* **YOUR TASK**
Format the rows below as a two-column CSV with the headers "row_text" and "answer", one line per row. Put each row's text and its answer in one quoted field apiece, replace line breaks with spaces, and leave the pictures out.

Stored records
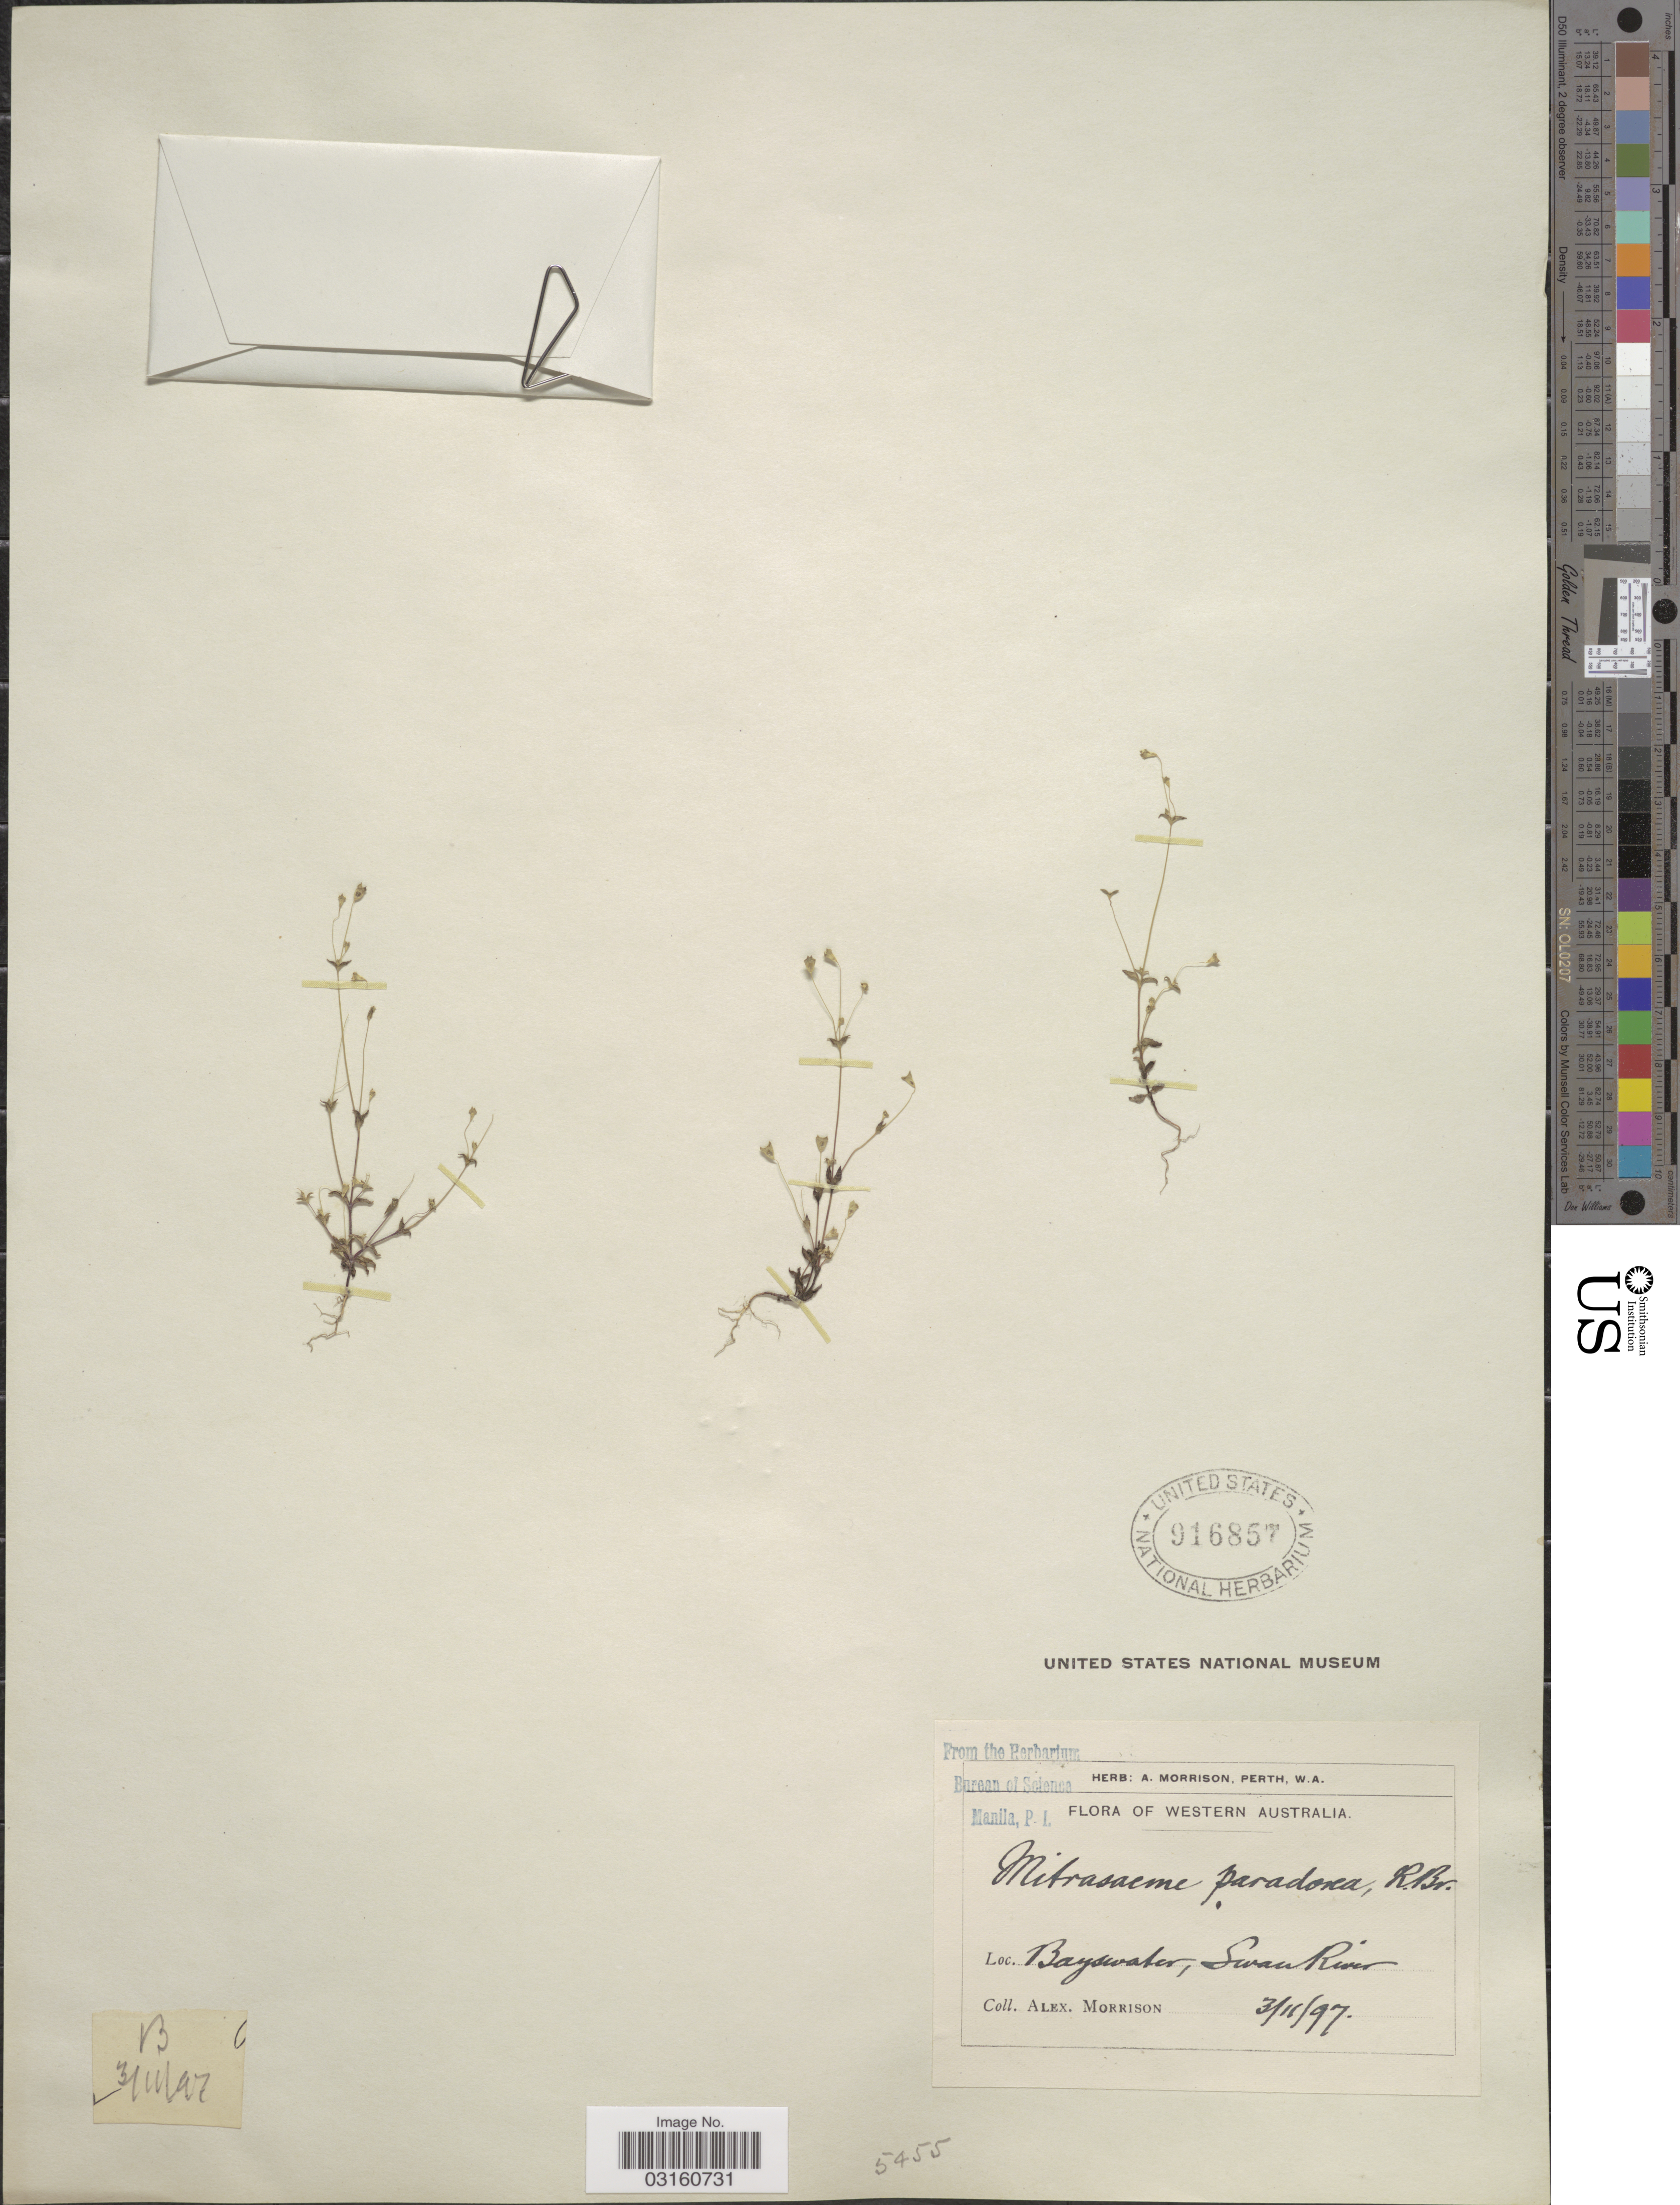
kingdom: Plantae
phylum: Tracheophyta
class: Magnoliopsida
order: Gentianales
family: Loganiaceae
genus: Phyllangium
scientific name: Phyllangium paradoxum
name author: (R. Br.) Dunlop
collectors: A. Morrison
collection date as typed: Transcribed d/m/y: 3/11/97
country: Australia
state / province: Western Australia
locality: Bayswater, Swan River.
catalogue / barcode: US 916857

* **WRITTEN SOLUTION**
row_text,answer
"kingdom:","Plantae"
"phylum:","Tracheophyta"
"class:","Magnoliopsida"
"order:","Gentianales"
"family:","Loganiaceae"
"genus:","Phyllangium"
"scientific name:","Phyllangium paradoxum"
"name author:","(R. Br.) Dunlop"
"collectors:","A. Morrison"
"collection date as typed:","Transcribed d/m/y: 3/11/97"
"country:","Australia"
"state / province:","Western Australia"
"locality:","Bayswater, Swan River."
"catalogue / barcode:","US 916857"